Chinese poet and translator

Jiang Bihou (蒋壁厚 (蔣壁厚); 22 November 1923 – 16 December 2017), better known by his pen name Tu An (屠岸 (屠岸)), was a Chinese poet and translator. He was a member of China Writers Association.

Jiang was the first person from China to write a sonnet in Chinese and among the first few in China who translated the works of John Keats into the Chinese language.

His translations are well respected by domestic and overseas scholars. His translation work, Poetry of John Keats, which won the 2nd Lu Xun Literary Prize.

==Biography==
Jiang was born into a scholarly family in November 1923 in Changzhou, Jiangsu. His father Jiang Ji (蒋骥) was an architect who graduated from Tokyo Institute of Technology. His granduncle, Tu Ji (屠寄), was a scholar and historian; his uncle, Tu Kuan (屠宽), was an educator and politician.

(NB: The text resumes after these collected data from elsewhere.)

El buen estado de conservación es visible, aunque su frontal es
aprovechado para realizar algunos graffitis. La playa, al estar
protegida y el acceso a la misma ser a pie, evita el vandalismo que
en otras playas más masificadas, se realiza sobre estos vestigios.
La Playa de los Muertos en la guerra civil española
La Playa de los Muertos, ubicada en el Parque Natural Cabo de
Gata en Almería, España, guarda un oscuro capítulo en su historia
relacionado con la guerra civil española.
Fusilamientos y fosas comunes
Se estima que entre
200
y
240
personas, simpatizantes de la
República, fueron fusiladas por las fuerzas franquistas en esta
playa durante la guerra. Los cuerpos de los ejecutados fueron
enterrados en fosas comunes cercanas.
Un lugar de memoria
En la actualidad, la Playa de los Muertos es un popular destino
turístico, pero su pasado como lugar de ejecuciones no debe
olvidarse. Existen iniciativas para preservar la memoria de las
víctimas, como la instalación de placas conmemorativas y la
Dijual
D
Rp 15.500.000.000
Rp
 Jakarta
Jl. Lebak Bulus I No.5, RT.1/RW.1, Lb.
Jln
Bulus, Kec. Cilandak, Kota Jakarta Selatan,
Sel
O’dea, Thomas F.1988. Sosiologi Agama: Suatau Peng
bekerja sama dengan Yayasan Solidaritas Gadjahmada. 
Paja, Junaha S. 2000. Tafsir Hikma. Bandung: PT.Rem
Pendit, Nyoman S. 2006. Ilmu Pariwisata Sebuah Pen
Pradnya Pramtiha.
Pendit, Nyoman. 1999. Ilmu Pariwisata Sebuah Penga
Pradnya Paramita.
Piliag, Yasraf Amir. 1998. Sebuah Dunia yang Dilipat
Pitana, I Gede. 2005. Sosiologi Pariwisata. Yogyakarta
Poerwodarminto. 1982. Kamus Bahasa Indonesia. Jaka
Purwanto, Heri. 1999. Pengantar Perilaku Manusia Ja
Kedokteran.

When he was a child, his mother taught him Chinese literature. Jiang started to publish works in 1941. He graduated from Shanghai Jiaotong University in 1946. Jiang joined the China Writers Association in 1956.

In July 1956, Jiang published an article named "Wanzhuan De Cubao" (婉转的粗暴) in People's Daily. In the article, he criticized many Party cadres do not understand the Chinese opera, but often negate a performance or "shot" a play.

In January 1958, Jiang was sent to Huailai County, Hebei to "reform through labour".

In 1966, the Cultural Revolution was launched by Mao Zedong, Jiang experienced mistreatment and suffered political persecution, he was brought to be persecuted with his wife, and he was sent to work in Huailai, Hebei. Jiang was rehabilitated in July 1972. In 1973, Jiang was assigned to the People's Literature Publishing House.

He died on 16 December 2017, aged 94.

==Works==
- Poetry of John Keats (济慈诗选)
- Tu'an's Sonnets (屠岸十四行诗)

==Award==
- Poetry of John Keats - 2nd Lu Xun Literary Prize

==Personal life==
Jiang married Zhang Miaoying (章妙英), who was a Chinese author and editor graduated from Saint John's University, she died in 1998. The couple had three children.